TASK DETAILS ▸ Copy every line of the material below word for word, leaving out the pictures.

──────── GIVEN DATA

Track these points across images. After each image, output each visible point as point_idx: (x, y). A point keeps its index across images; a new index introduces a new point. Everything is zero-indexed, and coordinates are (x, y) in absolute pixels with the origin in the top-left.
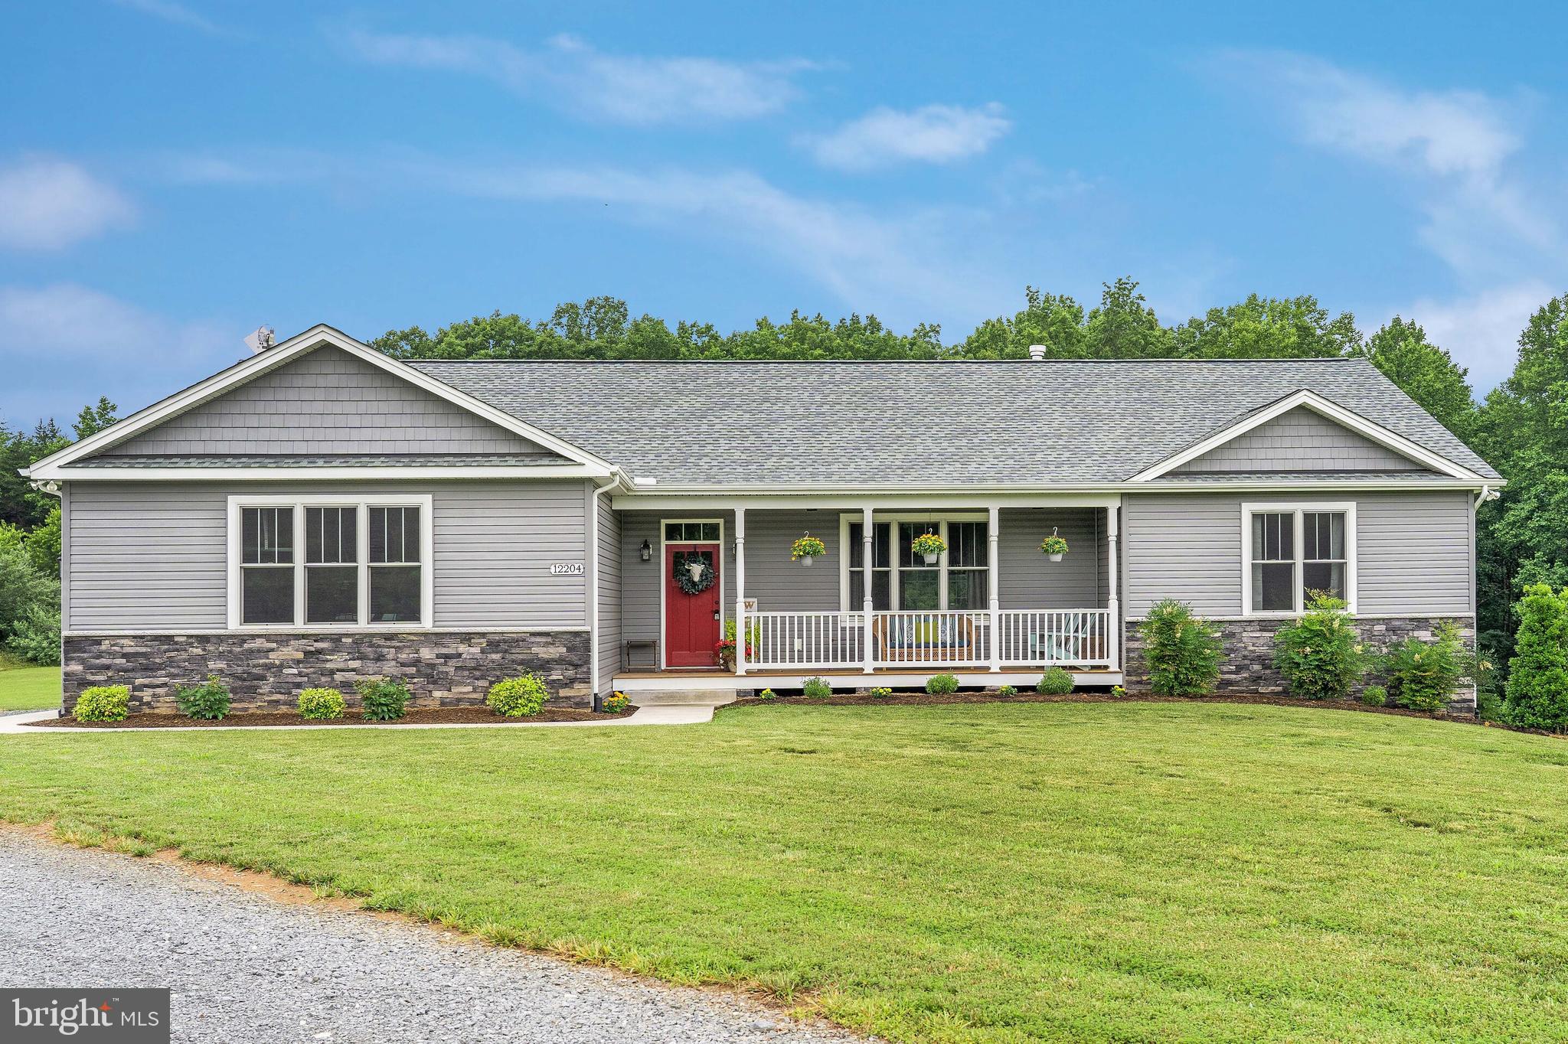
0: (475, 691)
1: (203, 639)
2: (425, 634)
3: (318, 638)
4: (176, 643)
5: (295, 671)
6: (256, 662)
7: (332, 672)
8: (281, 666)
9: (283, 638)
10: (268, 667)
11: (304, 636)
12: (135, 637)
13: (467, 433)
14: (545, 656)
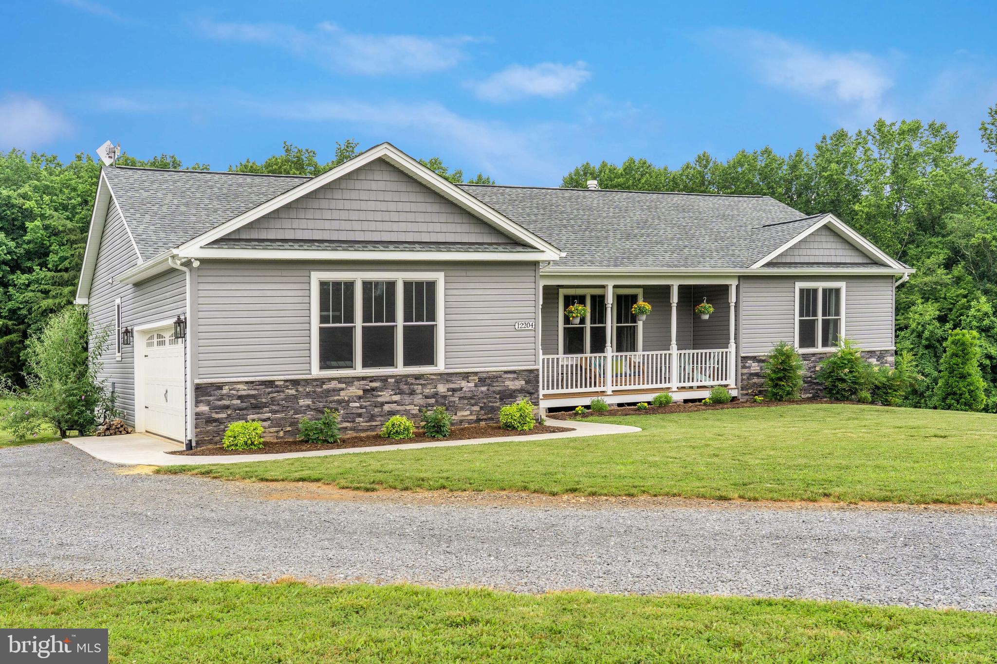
0: (471, 414)
1: (295, 383)
2: (440, 374)
3: (372, 379)
4: (277, 386)
5: (357, 405)
6: (331, 399)
7: (382, 404)
8: (348, 402)
9: (351, 380)
10: (339, 402)
11: (364, 378)
12: (247, 383)
13: (465, 228)
14: (513, 387)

────────────────

FINAL ANSWER ▸
Track these points across images. After each image, output each visible point as point_idx: (x, y). A point keeps its index across images; a new index introduces a new point. Everything is zero-indexed, and coordinates are (x, y) in absolute pixels with the origin in the top-left.
0: (475, 691)
1: (203, 639)
2: (425, 634)
3: (318, 638)
4: (176, 643)
5: (295, 671)
6: (256, 662)
7: (332, 672)
8: (281, 666)
9: (283, 638)
10: (268, 667)
11: (304, 636)
12: (135, 637)
13: (467, 433)
14: (545, 656)
0: (471, 414)
1: (295, 383)
2: (440, 374)
3: (372, 379)
4: (277, 386)
5: (357, 405)
6: (331, 399)
7: (382, 404)
8: (348, 402)
9: (351, 380)
10: (339, 402)
11: (364, 378)
12: (247, 383)
13: (465, 228)
14: (513, 387)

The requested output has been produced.